I was so pleased to receive a positive book review for Destination Dachshund from one of the most prestigious brands in publishing – Kirkus Reviews. Servicing the book industry since the 1930’s, Kirkus Reviews ‘stands for integrity, honesty and accessible reviews written with an insider’s eye’ and the Kirkus Indie program gives self-publishers like me the chance to earn honest critical review.

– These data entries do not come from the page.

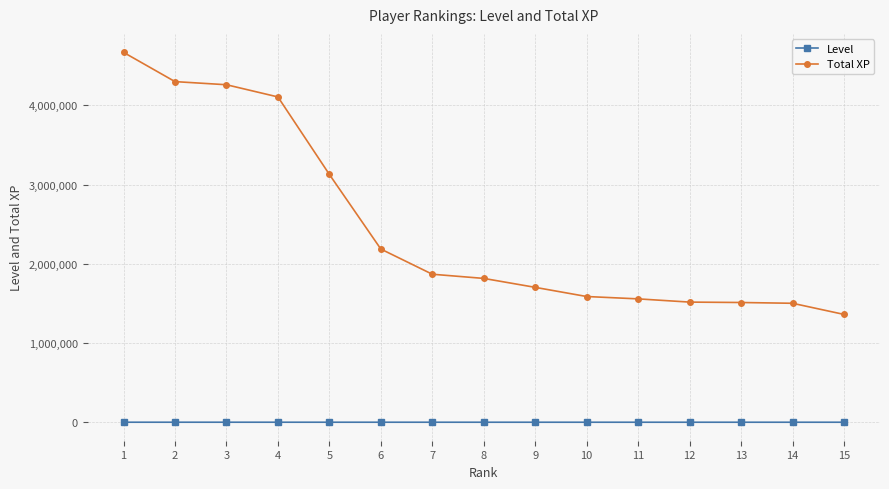

List the series in order of their overall mean, highest first.

Total XP, Level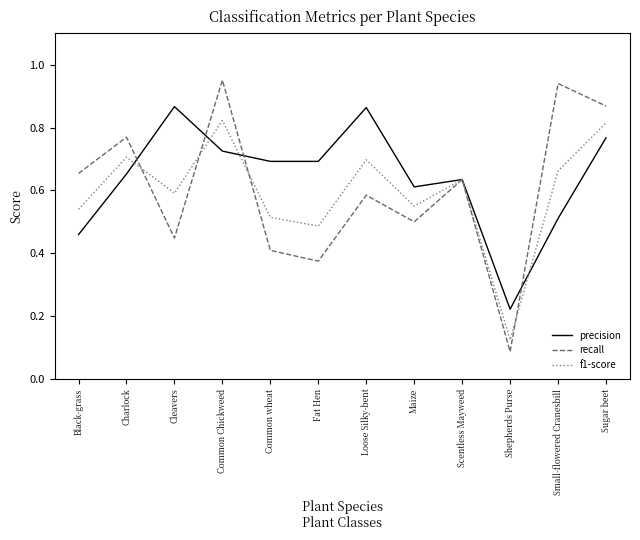

Which series has the widest spread of values?

recall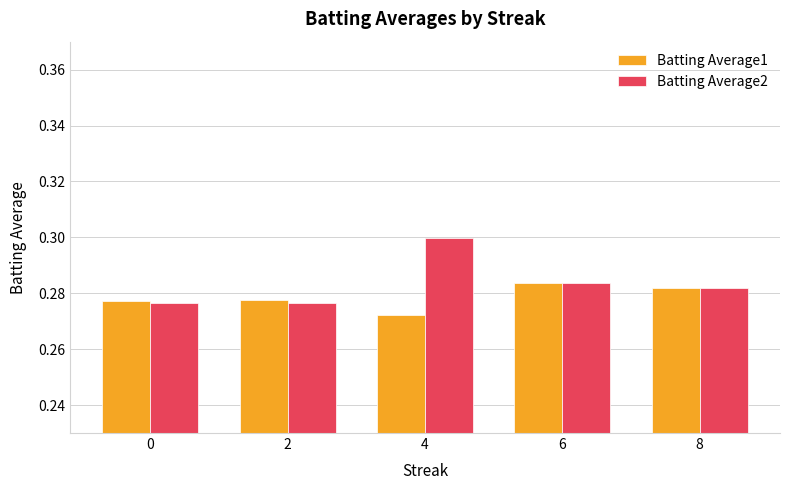

The Batting Average1 series shows 0.3 at 0. True or false?

True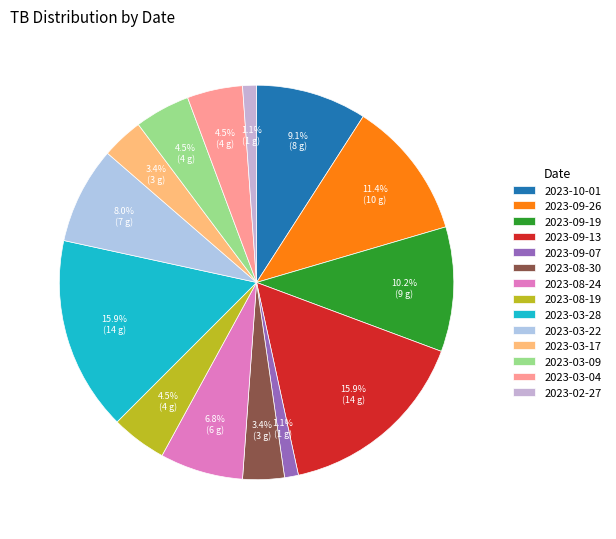

Which has a higher value, 2023-03-28 or 2023-09-13?

2023-03-28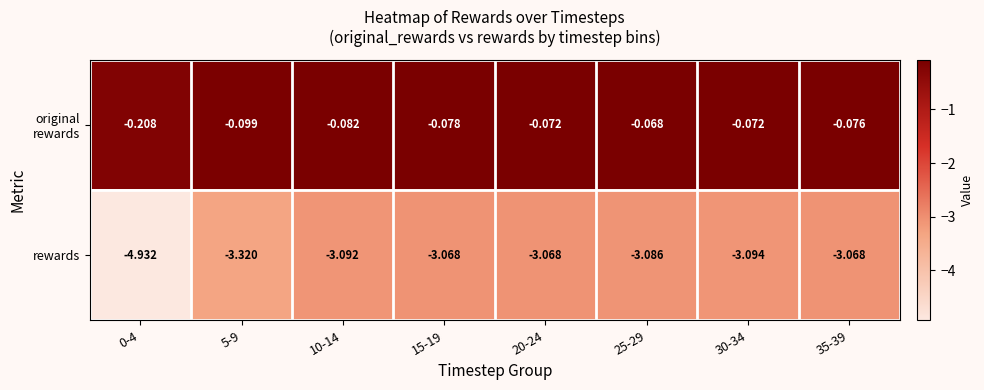

Which series has the largest range (max minus min)?

rewards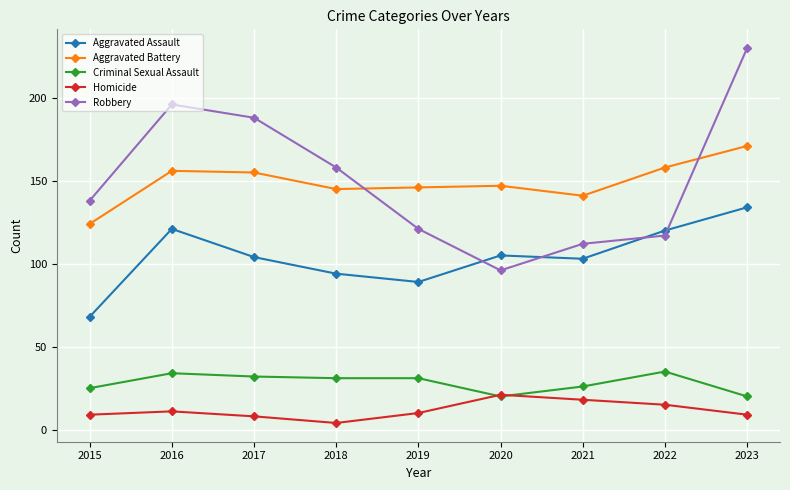

True or false: Robbery has a value of 66 at 2020.

False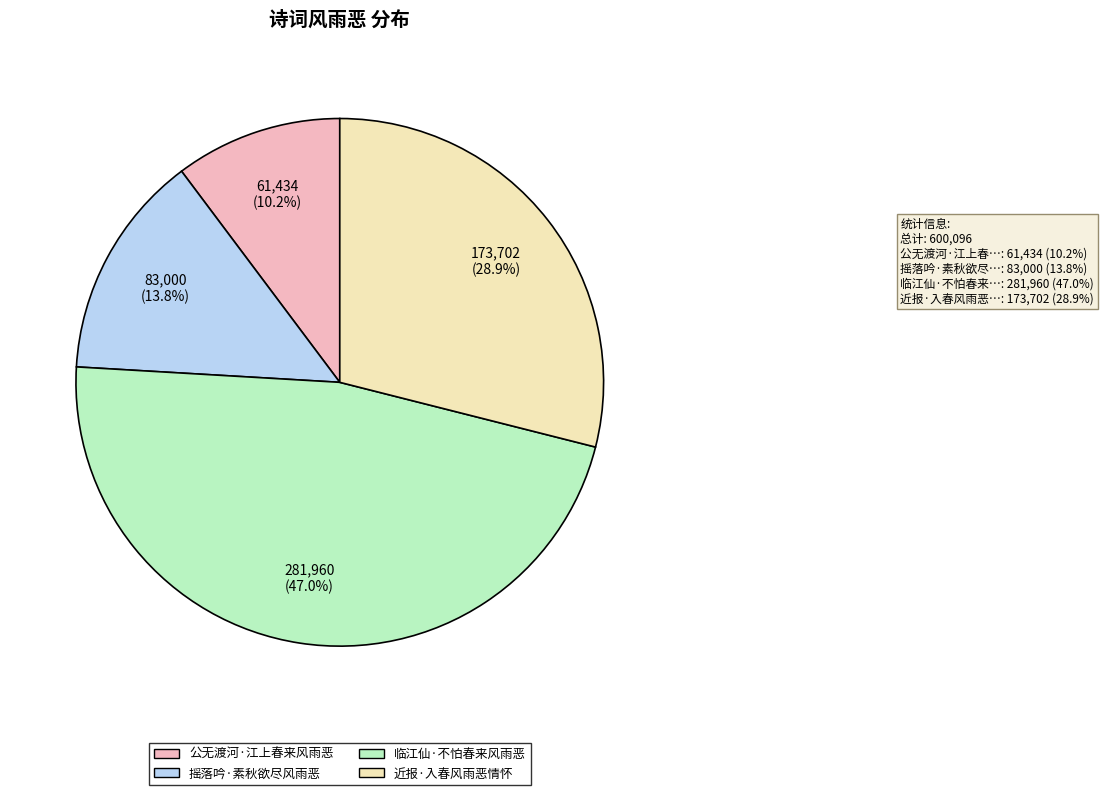

To the nearest percent, what is the average slice percentage?

25%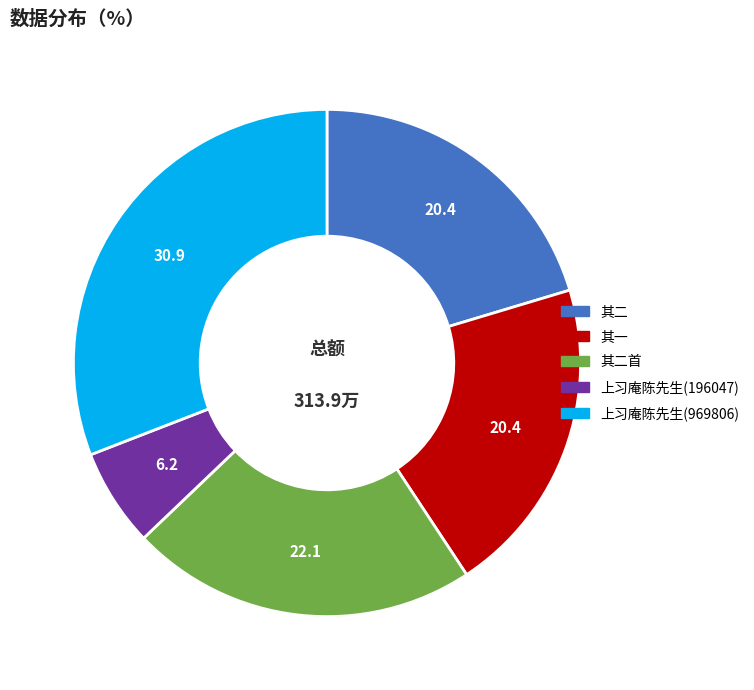

How many slices are in this pie chart?

5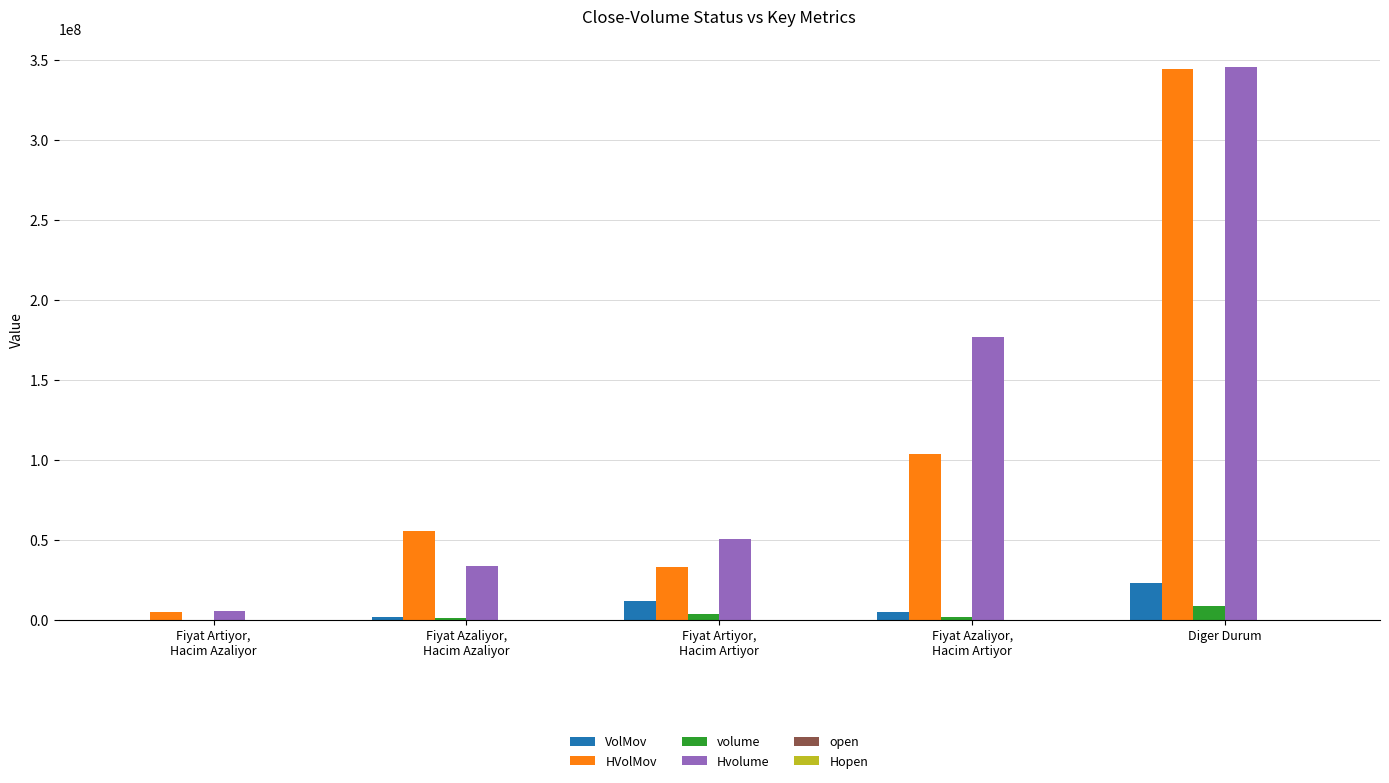

How many categories are shown in the chart?

5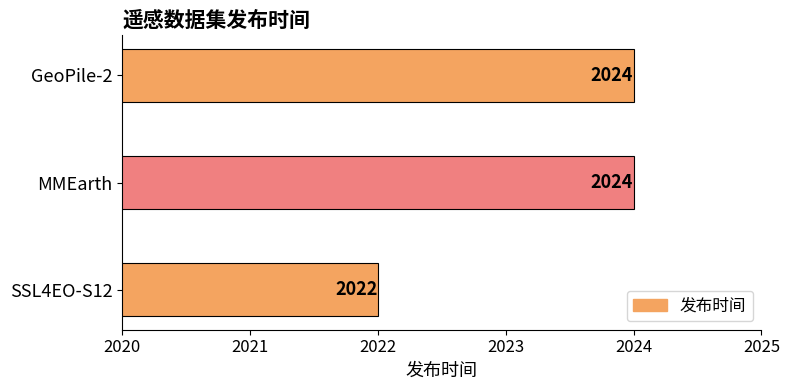

What is the change in value from SSL4EO-S12 to GeoPile-2?

+2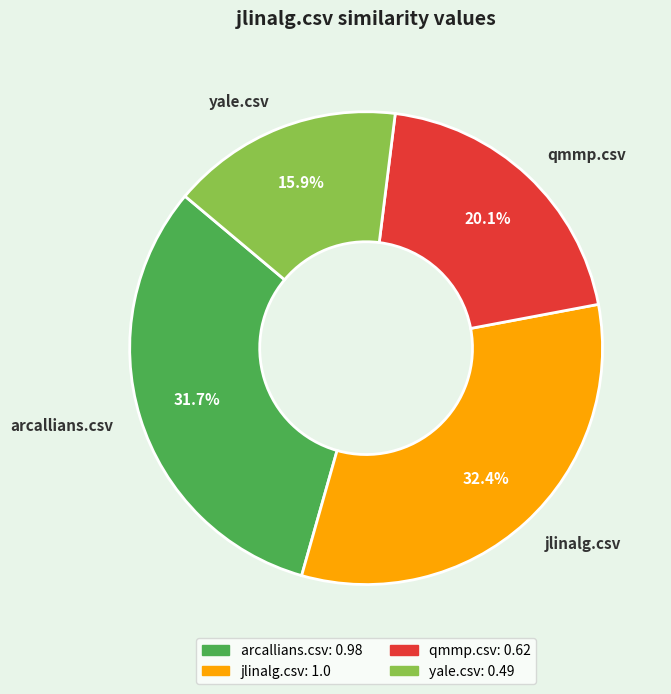

Rank the categories by value from lowest to highest.

yale.csv, qmmp.csv, arcallians.csv, jlinalg.csv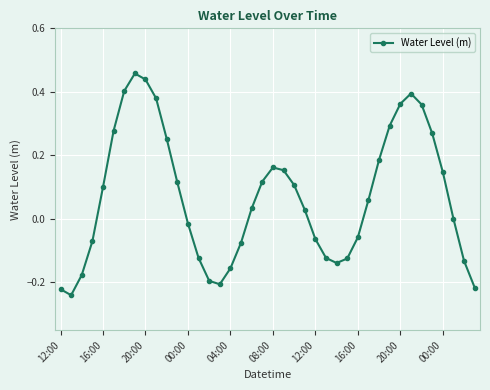

What is the difference between the maximum and minimum values?

0.7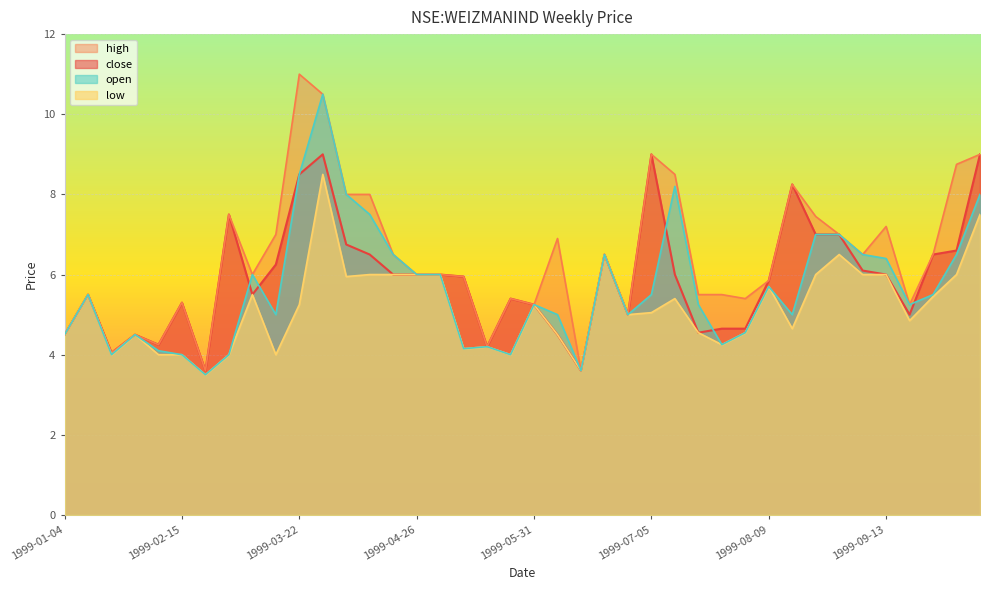

The low series shows 4.0 at 1999-02-08. True or false?

True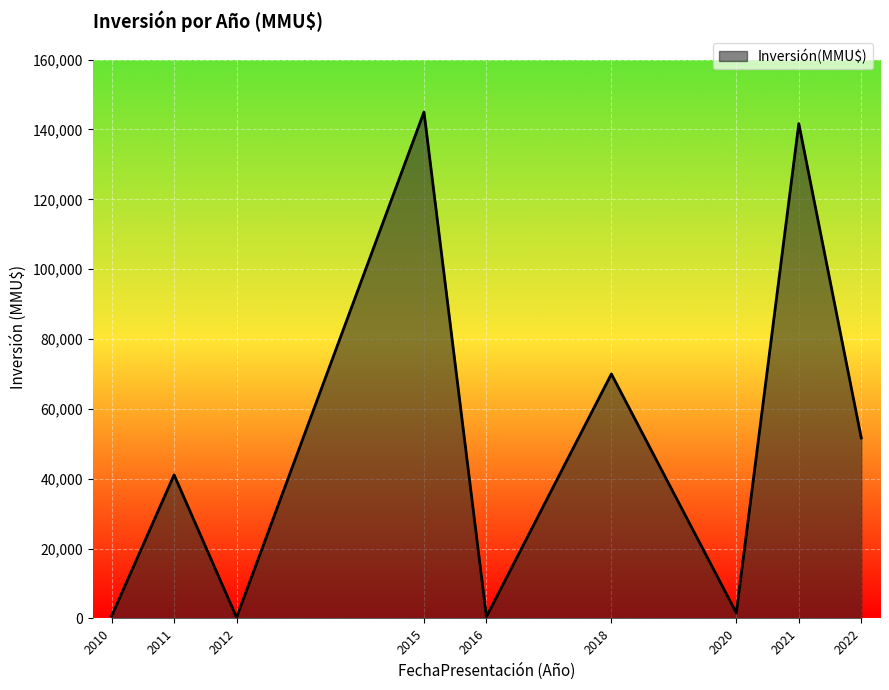

What is the maximum value shown in the chart?

145000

“A likable author makes for a likable, dog-centric travel book.” – Kirkus Review

“Fleetwood’s resulting chronicle of a multigenerational family trip—88 days, 15 countries, and 60 dachshund spottings—has an invitingly chatty tone that makes one feel like one is traveling with her.” – Kirkus Review

“…Fleetwood can be a sensitive observer and she has an admirable fascination with and respect for history.” – Kirkus Review

I am pretty happy with the review (read full review below). To have received a positive review from such a respected player in the book industry means a lot to me. If the only slightly negative thing they can say is that we walked past a memorial to fallen Jews and then spotted a dachshund is a jarring juxtaposition then I’m ok with that – that’s what happened and that is life. We were feeling sad at the memorial but then a dachshund scampered by – what are we to do except delight in that? Life is a series of juxtapositions like that.

Full Review:
In her debut memoir, Australia-based blogger Fleetwood shares the highs and lows of an extended family trip from Sydney to New York City. The transition from blog to book is trickier than many writers realize, but for the most part, Fleetwood has the knack. In 2010, right before Fleetwood and her family took off from Sydney, one of their dachshunds, Coco, died unexpectedly; the remaining dog, Charlie, she says, “won’t leave our side or our laps…his howls break our hearts.”

In honor of Coco, the family invents a trip-long game of dachshund sightings. Fleetwood’s resulting chronicle of a multigenerational family trip—86 days, 15 countries, and 60 dachshund spottings—has an invitingly chatty tone that makes one feel like one is traveling with her.

The family goes to Singapore; Istanbul; Moscow; Budapest, Hungary; Nuremberg, Germany; Paris; and Dublin (with numerous stops in between), before finally reaching New York in time for Christmas. There, they discover that “People are all going in different directions and are pushy, loud and rough.” But Fleetwood is otherwise delighted by almost everything else she encounters, be it a dinner cruise on Europe’s Danube River or a Christmas market in Strasbourg, France (Christmas markets are her admitted addiction).

She’s also as adept at noting what it’s like to travel with family as she is at describing cathedrals, castles, battlefields, and Roman ruins. In Turkey, for example, her 12-year-old son “barters for a fez hat that he will probably never wear again”; later, at a Paris café, she notes her recently widowed mother’s loneliness, achingly detectable under her otherwise cheerful demeanor.

Fleetwood can be a sensitive observer and she has an admirable fascination with and respect for history. But occasionally, there are jarring juxtapositions. In Krakow, Poland, for example, the family visits a monument to many thousands of Krakow Jews who died in World War II; barely a paragraph later, Fleetwood’s husband spots a miniature dachshund: “I follow his pointed finger, and sure enough ahead in the distance is a darling brown miniature dachshund. It’s so cute!”

Overall, though, the author ably conveys the fleeting pleasures of managing a trip that embraces both grandparents and grandchildren. By the time they get to Poland, for example, the kids complain they are “churched out,” and anyone who’s ever been part of a family outing will certainly relate.

A likable author makes for a likable, dog-centric travel book.